Extracted records
□ □ □ □ □

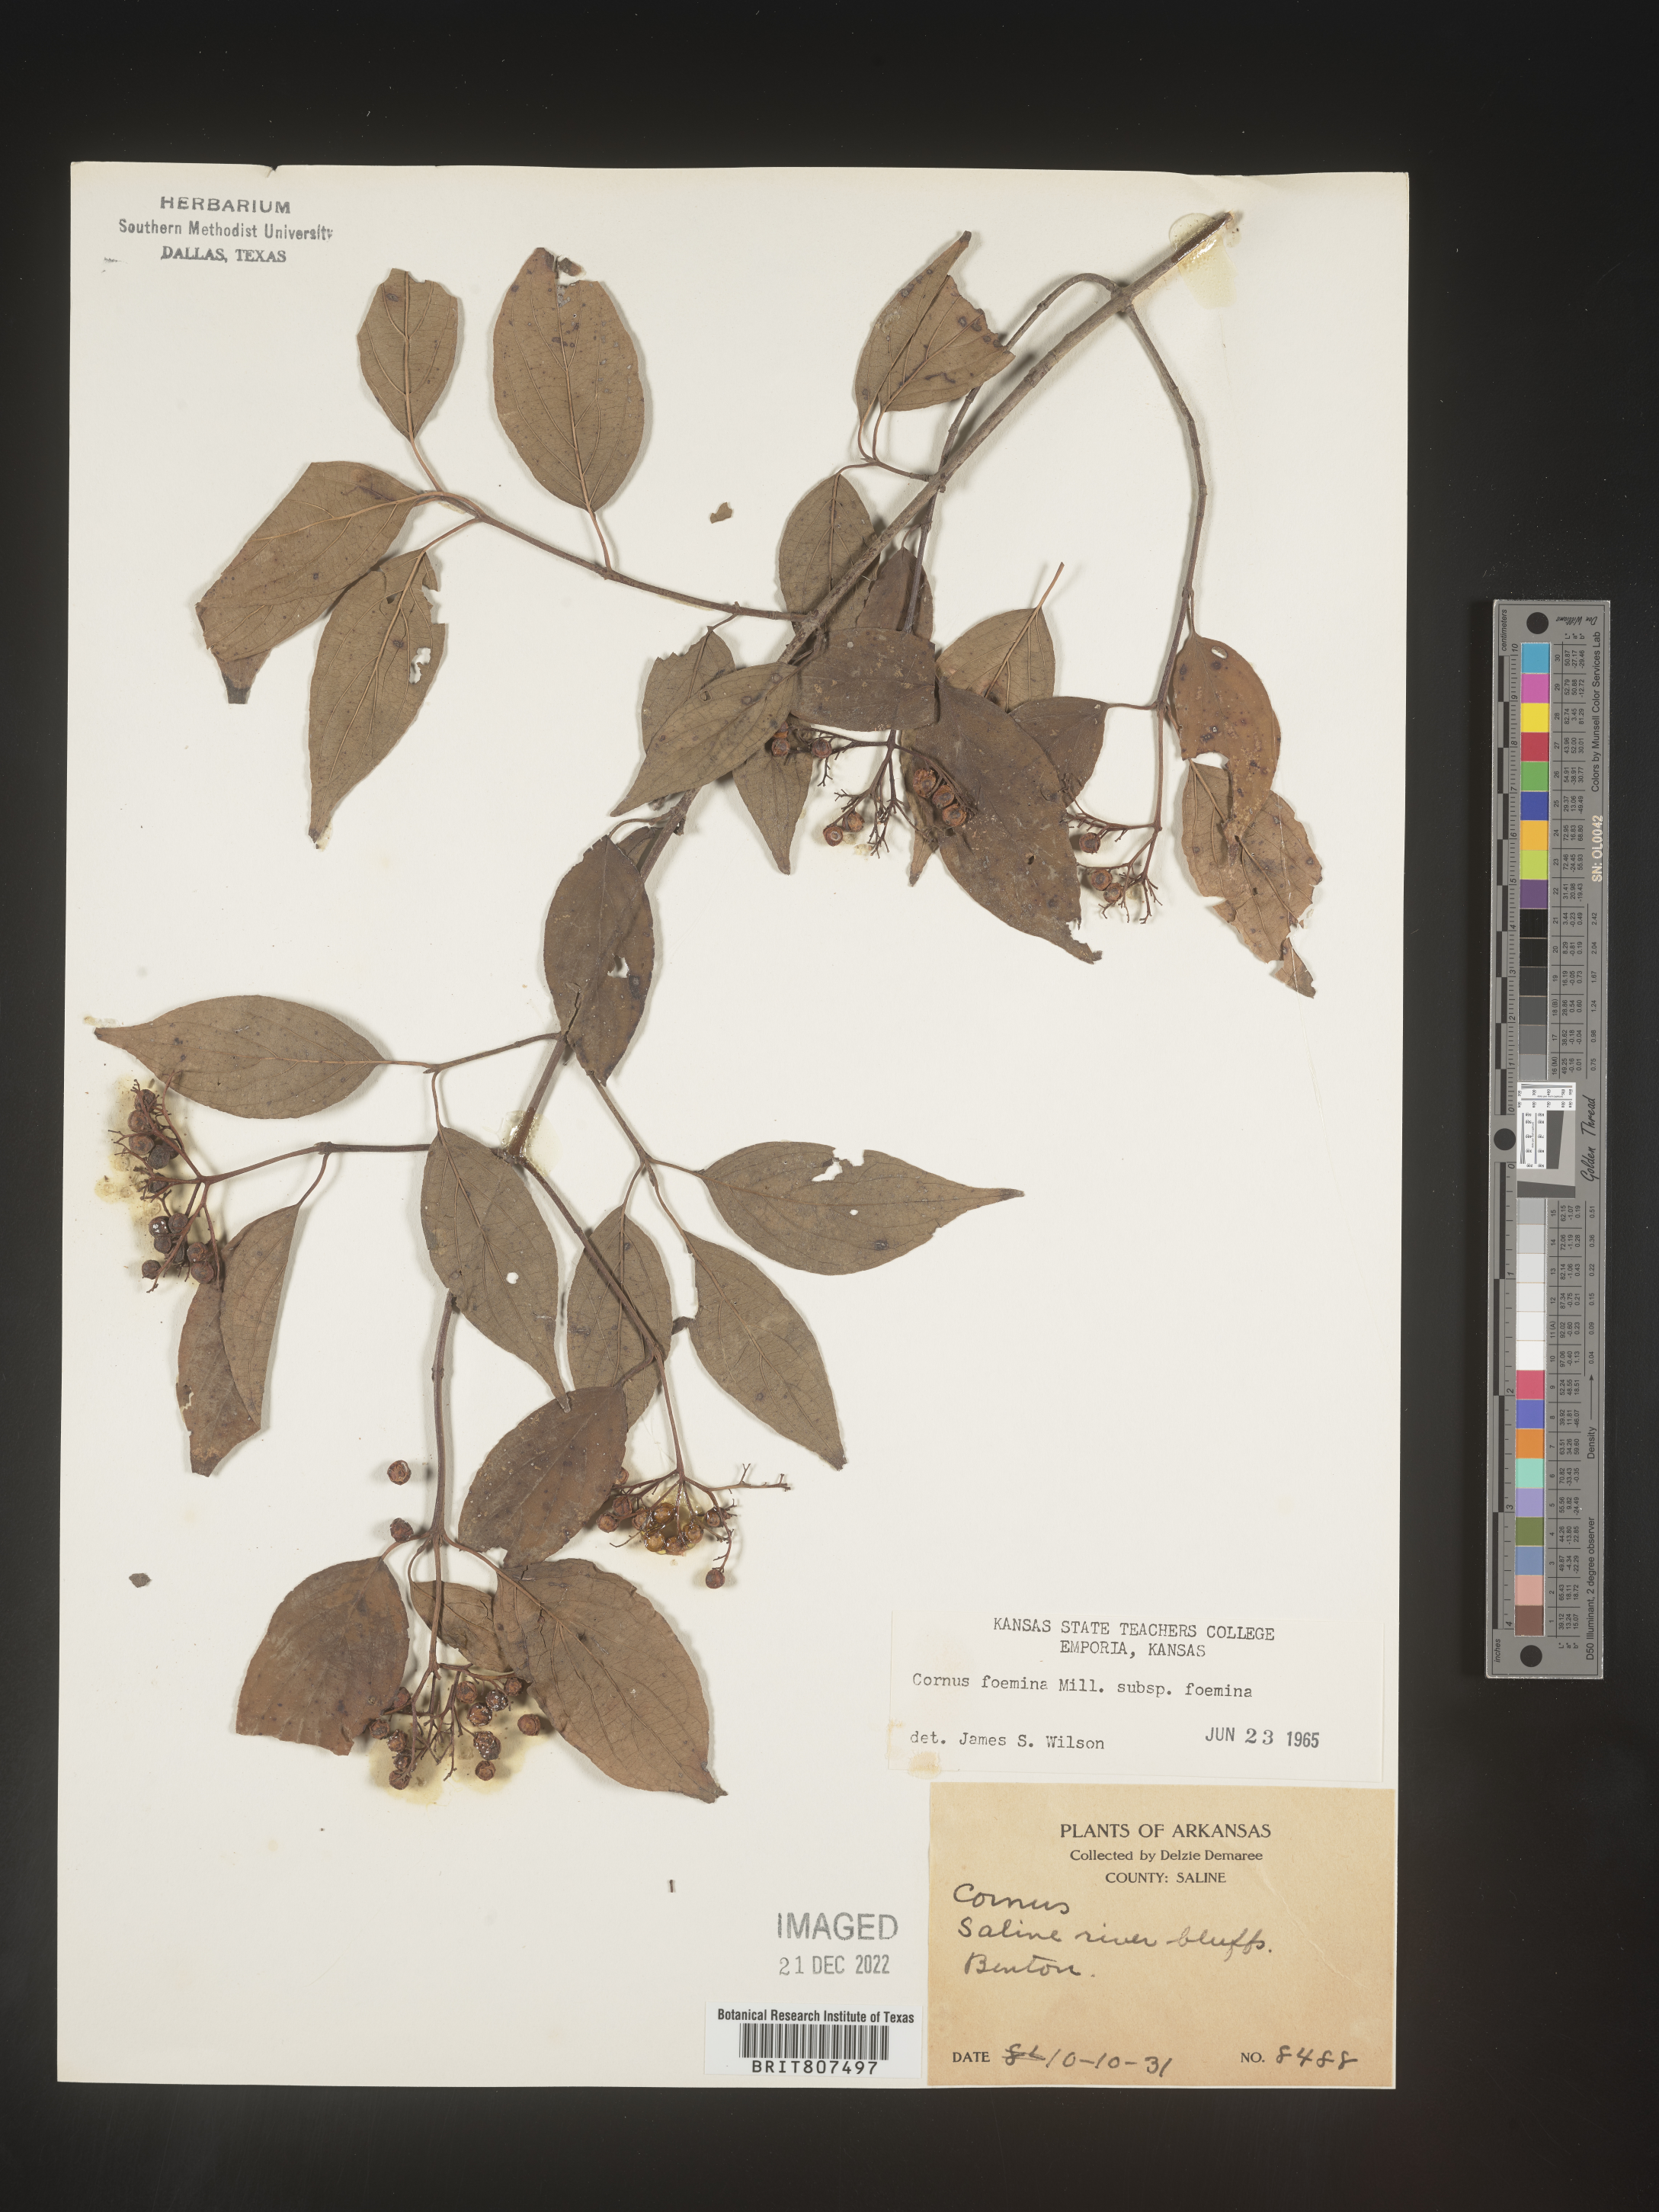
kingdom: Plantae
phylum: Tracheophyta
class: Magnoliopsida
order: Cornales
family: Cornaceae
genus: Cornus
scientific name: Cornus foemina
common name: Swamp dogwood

□ □ □ □ □

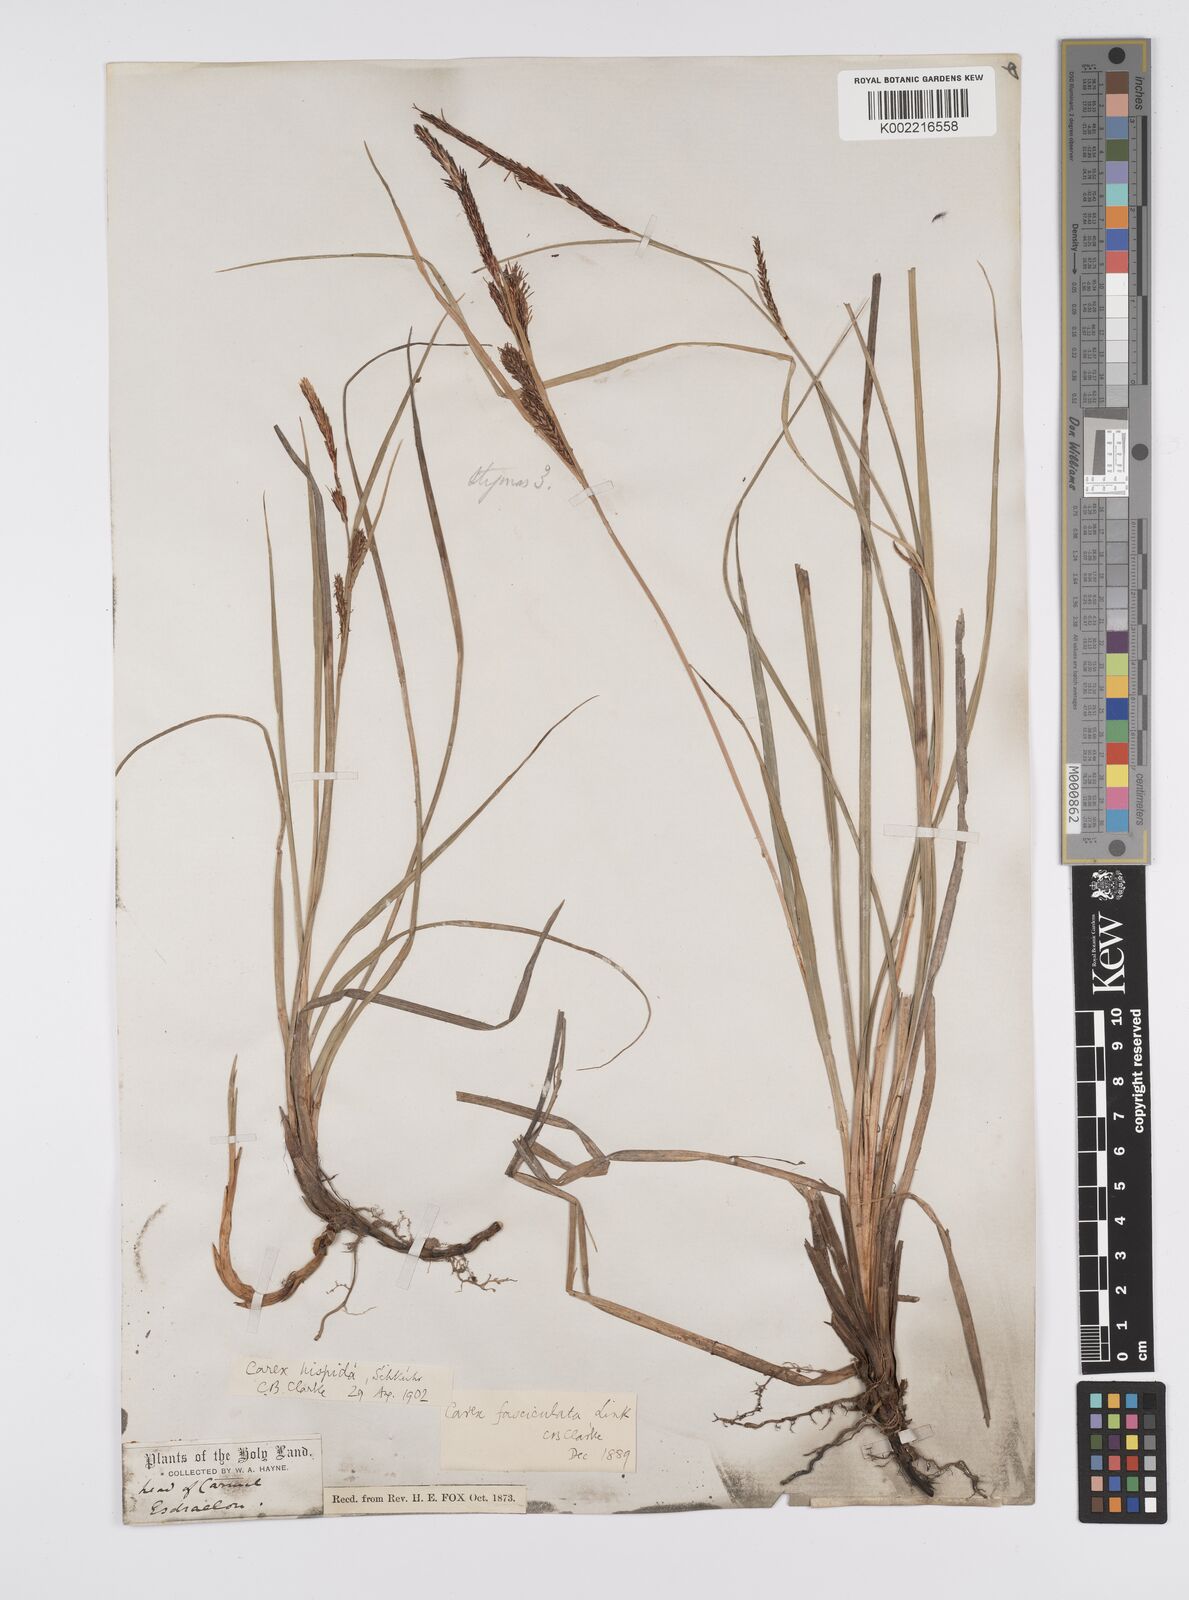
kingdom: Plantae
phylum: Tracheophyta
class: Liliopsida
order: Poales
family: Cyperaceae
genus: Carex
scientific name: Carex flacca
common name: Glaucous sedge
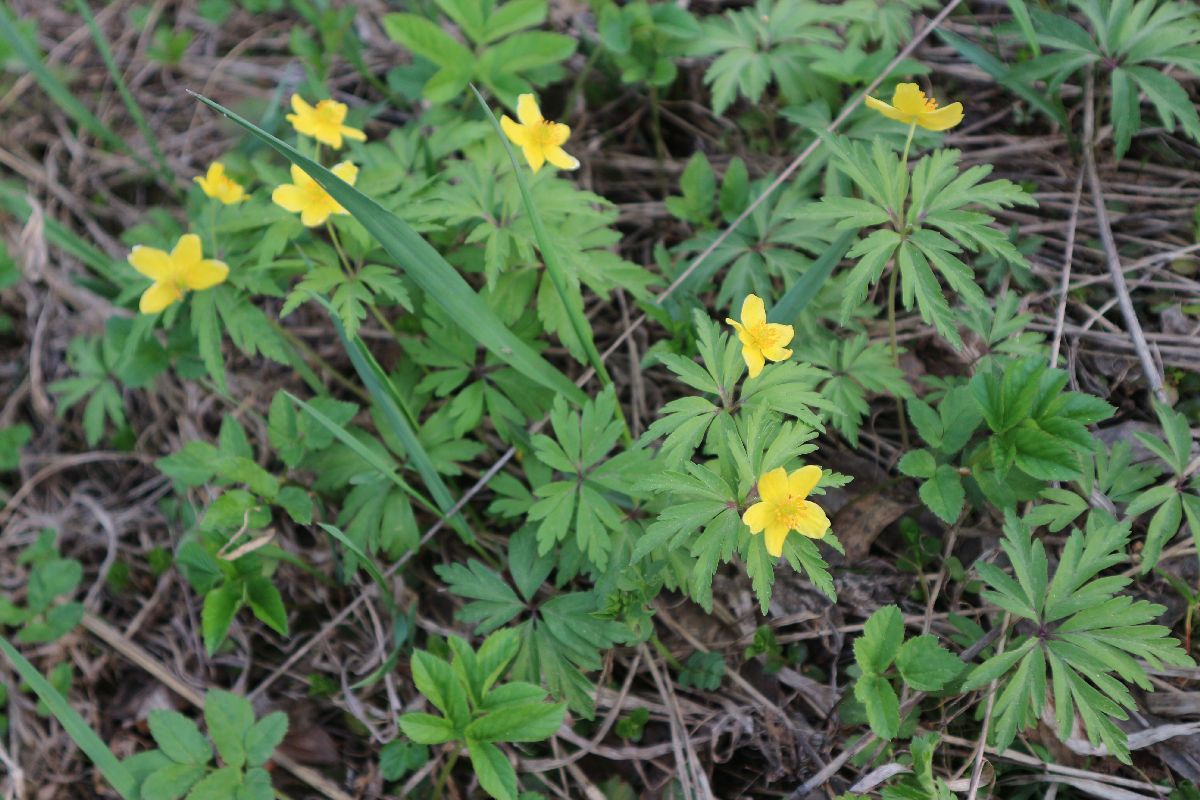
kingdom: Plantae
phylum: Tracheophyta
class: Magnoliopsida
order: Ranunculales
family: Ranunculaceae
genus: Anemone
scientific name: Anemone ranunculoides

□ □ □ □ □

■ Short task
Please reproduce the stretch of the listing from the line containing "common name: Glaucous sedge" through the line containing "scientific name: Anemone ranunculoides" word for word, leaving out the pictures.

■ Correct result
common name: Glaucous sedge
kingdom: Plantae
phylum: Tracheophyta
class: Magnoliopsida
order: Ranunculales
family: Ranunculaceae
genus: Anemone
scientific name: Anemone ranunculoides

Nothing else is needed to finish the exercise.